I am not sure when the next JRuby release is, but we will want to have the new release version included. If JRuby 1.7.0 is released before february, I guess we will include a snapshot first, and then include the release version of SnakeYAML in a later patch-level release.

Comment #19

Posted on Jan 12, 2012 by Massive Rhino

Fixed. Try the latest snapshot.

The fix will be delivered in version 1.10

Comment #20

Posted on Nov 5, 2012 by Happy Elephant

Comment deleted

Comment #21

Posted on Nov 6, 2012 by Happy Elephant

This issue still shows up in version 1.11.

Any ideas why this is still happening?

Comment #22

Posted on Nov 6, 2012 by Grumpy Horse

Comment deleted

Comment #23

Posted on Nov 6, 2012 by Massive Rhino

Can you please provide more information ? What is happening ? How we can reproduce it ? Can you run all the tests ? If you mean this: found character '\t' that cannot start any token in 'reader', line 3, column 1: CREATE TABLE account ( then it is a totally different issue. Please read: http://yaml.org/spec/1.1/

Tabs may appear inside comments and quoted or block scalar content. Tabs must not appear elsewhere, such as in indentation and separation spaces.

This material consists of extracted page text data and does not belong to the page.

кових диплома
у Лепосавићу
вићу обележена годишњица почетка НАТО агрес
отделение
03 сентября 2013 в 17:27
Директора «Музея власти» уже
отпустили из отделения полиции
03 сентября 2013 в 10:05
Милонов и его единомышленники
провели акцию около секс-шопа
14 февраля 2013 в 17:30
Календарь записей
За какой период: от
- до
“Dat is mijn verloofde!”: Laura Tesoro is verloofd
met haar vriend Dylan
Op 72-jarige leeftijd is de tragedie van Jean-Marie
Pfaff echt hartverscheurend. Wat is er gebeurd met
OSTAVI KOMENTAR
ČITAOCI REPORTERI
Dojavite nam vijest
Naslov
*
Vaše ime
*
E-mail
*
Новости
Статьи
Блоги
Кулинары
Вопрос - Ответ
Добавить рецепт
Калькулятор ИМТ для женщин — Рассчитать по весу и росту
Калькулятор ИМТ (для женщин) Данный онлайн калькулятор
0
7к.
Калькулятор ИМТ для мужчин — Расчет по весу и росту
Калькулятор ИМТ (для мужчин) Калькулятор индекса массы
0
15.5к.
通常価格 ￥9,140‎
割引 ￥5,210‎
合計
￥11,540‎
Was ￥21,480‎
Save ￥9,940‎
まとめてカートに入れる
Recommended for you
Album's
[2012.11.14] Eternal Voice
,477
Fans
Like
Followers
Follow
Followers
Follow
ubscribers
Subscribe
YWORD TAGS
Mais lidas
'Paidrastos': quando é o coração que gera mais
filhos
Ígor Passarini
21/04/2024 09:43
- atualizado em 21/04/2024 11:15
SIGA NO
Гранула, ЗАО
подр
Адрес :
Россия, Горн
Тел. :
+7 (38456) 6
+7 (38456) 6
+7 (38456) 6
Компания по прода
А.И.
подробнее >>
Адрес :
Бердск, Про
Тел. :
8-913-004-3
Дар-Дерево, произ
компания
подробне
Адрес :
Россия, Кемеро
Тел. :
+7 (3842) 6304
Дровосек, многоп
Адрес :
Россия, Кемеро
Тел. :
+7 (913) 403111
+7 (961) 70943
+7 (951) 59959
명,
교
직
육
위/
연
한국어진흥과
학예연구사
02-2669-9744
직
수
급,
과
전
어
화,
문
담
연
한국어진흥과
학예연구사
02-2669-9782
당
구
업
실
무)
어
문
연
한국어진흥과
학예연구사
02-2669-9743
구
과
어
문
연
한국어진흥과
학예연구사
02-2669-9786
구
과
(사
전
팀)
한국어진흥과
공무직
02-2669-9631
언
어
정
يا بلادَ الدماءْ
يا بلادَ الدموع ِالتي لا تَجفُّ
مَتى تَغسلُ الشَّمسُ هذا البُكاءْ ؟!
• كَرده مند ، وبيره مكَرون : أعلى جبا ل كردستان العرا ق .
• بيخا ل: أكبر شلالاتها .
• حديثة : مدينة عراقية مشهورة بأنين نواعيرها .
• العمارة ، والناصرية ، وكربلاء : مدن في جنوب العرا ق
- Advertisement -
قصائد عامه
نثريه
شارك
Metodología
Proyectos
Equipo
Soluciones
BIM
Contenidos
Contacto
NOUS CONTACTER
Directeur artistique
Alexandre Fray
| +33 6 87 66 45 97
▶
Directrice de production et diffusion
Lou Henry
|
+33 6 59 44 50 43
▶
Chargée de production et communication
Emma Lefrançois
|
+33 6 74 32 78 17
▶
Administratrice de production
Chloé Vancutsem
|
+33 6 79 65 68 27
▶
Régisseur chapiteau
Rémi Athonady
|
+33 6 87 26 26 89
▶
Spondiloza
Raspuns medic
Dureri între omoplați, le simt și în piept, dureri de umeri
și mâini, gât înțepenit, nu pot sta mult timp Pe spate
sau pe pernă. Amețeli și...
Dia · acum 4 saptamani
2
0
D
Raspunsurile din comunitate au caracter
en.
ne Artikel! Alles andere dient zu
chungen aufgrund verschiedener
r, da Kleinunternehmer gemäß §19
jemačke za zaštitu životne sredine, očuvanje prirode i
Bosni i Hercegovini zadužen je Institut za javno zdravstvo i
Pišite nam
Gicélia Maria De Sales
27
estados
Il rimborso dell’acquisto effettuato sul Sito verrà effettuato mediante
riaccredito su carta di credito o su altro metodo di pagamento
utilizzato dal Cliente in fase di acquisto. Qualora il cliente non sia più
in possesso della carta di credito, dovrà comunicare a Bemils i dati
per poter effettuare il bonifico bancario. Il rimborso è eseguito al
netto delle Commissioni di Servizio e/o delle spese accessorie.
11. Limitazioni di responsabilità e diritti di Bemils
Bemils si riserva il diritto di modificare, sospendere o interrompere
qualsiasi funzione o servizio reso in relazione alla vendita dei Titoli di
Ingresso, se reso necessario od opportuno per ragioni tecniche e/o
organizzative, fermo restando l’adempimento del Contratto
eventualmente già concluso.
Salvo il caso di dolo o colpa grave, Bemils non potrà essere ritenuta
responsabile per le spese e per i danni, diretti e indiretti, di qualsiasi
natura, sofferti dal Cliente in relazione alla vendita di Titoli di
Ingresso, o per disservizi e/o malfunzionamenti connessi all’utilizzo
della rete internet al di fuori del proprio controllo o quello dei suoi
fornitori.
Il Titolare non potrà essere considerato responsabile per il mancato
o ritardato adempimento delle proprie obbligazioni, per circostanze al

This is exactly what the error message says. Tabs cannot be used as indentation.

Comment #24

Posted on Nov 6, 2012 by Happy Elephant

Thanks for the response. Your link points to the yaml specification. Of course, I will not be reading the bazillion pages to try to understand why tabs are not allowed as indentation. Logically, I do not see a plausible reason why it should not be allowed especially since many people use gui editors to do their work. But thank you nonetheless for the answer.

Comment #25

Posted on Nov 8, 2012 by Massive Rhino

To avoid misunderstanding in the future the error message has been improved See: http://code.google.com/p/snakeyaml/wiki/changes

Implemented here: http://code.google.com/p/snakeyaml/source/detail?r=af8d7ccf66e5fa047be44c6899ff66979b94251d

It will be delivered in version 1.12

Status: Fixed

Labels:
Type-Defect Priority-Medium